▶ **Problem requirements**
Your response should be the complete set of records, reproduced exactly.

▶ **Stored data entries**
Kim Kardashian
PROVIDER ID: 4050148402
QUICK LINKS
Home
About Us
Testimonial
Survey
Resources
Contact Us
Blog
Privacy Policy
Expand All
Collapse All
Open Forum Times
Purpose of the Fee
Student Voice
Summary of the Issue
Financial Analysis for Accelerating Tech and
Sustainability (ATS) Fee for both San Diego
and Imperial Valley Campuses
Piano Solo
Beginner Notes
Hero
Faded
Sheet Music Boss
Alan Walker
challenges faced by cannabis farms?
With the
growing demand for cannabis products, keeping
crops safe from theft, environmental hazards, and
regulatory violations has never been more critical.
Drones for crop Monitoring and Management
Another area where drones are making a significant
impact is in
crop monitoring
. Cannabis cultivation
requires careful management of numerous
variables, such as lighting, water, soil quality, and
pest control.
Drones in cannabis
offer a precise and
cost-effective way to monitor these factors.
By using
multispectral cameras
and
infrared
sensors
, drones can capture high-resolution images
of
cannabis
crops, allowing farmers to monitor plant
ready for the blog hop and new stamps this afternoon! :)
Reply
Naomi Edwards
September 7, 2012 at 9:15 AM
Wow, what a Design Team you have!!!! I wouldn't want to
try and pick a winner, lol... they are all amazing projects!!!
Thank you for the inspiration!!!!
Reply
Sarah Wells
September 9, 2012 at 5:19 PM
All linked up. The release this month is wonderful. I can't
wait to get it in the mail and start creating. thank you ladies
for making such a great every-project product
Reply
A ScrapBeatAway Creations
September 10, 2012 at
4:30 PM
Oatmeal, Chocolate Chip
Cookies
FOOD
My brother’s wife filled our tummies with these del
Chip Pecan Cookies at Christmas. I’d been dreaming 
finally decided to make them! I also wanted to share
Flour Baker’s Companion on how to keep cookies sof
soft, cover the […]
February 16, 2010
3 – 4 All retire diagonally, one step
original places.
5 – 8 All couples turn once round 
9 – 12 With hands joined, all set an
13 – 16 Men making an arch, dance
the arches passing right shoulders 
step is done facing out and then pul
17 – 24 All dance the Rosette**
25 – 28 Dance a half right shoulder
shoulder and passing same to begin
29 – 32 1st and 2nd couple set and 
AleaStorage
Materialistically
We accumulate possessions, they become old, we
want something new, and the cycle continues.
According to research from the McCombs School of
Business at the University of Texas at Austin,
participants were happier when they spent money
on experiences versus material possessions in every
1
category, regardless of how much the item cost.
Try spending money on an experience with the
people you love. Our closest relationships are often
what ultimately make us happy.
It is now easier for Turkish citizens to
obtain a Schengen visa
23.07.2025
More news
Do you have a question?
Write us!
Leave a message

▶ **Solution**
Kim Kardashian
PROVIDER ID: 4050148402
QUICK LINKS
Home
About Us
Testimonial
Survey
Resources
Contact Us
Blog
Privacy Policy
Expand All
Collapse All
Open Forum Times
Purpose of the Fee
Student Voice
Summary of the Issue
Financial Analysis for Accelerating Tech and
Sustainability (ATS) Fee for both San Diego
and Imperial Valley Campuses
Piano Solo
Beginner Notes
Hero
Faded
Sheet Music Boss
Alan Walker
challenges faced by cannabis farms?
With the
growing demand for cannabis products, keeping
crops safe from theft, environmental hazards, and
regulatory violations has never been more critical.
Drones for crop Monitoring and Management
Another area where drones are making a significant
impact is in
crop monitoring
. Cannabis cultivation
requires careful management of numerous
variables, such as lighting, water, soil quality, and
pest control.
Drones in cannabis
offer a precise and
cost-effective way to monitor these factors.
By using
multispectral cameras
and
infrared
sensors
, drones can capture high-resolution images
of
cannabis
crops, allowing farmers to monitor plant
ready for the blog hop and new stamps this afternoon! :)
Reply
Naomi Edwards
September 7, 2012 at 9:15 AM
Wow, what a Design Team you have!!!! I wouldn't want to
try and pick a winner, lol... they are all amazing projects!!!
Thank you for the inspiration!!!!
Reply
Sarah Wells
September 9, 2012 at 5:19 PM
All linked up. The release this month is wonderful. I can't
wait to get it in the mail and start creating. thank you ladies
for making such a great every-project product
Reply
A ScrapBeatAway Creations
September 10, 2012 at
4:30 PM
Oatmeal, Chocolate Chip
Cookies
FOOD
My brother’s wife filled our tummies with these del
Chip Pecan Cookies at Christmas. I’d been dreaming 
finally decided to make them! I also wanted to share
Flour Baker’s Companion on how to keep cookies sof
soft, cover the […]
February 16, 2010
3 – 4 All retire diagonally, one step
original places.
5 – 8 All couples turn once round 
9 – 12 With hands joined, all set an
13 – 16 Men making an arch, dance
the arches passing right shoulders 
step is done facing out and then pul
17 – 24 All dance the Rosette**
25 – 28 Dance a half right shoulder
shoulder and passing same to begin
29 – 32 1st and 2nd couple set and 
AleaStorage
Materialistically
We accumulate possessions, they become old, we
want something new, and the cycle continues.
According to research from the McCombs School of
Business at the University of Texas at Austin,
participants were happier when they spent money
on experiences versus material possessions in every
1
category, regardless of how much the item cost.
Try spending money on an experience with the
people you love. Our closest relationships are often
what ultimately make us happy.
It is now easier for Turkish citizens to
obtain a Schengen visa
23.07.2025
More news
Do you have a question?
Write us!
Leave a message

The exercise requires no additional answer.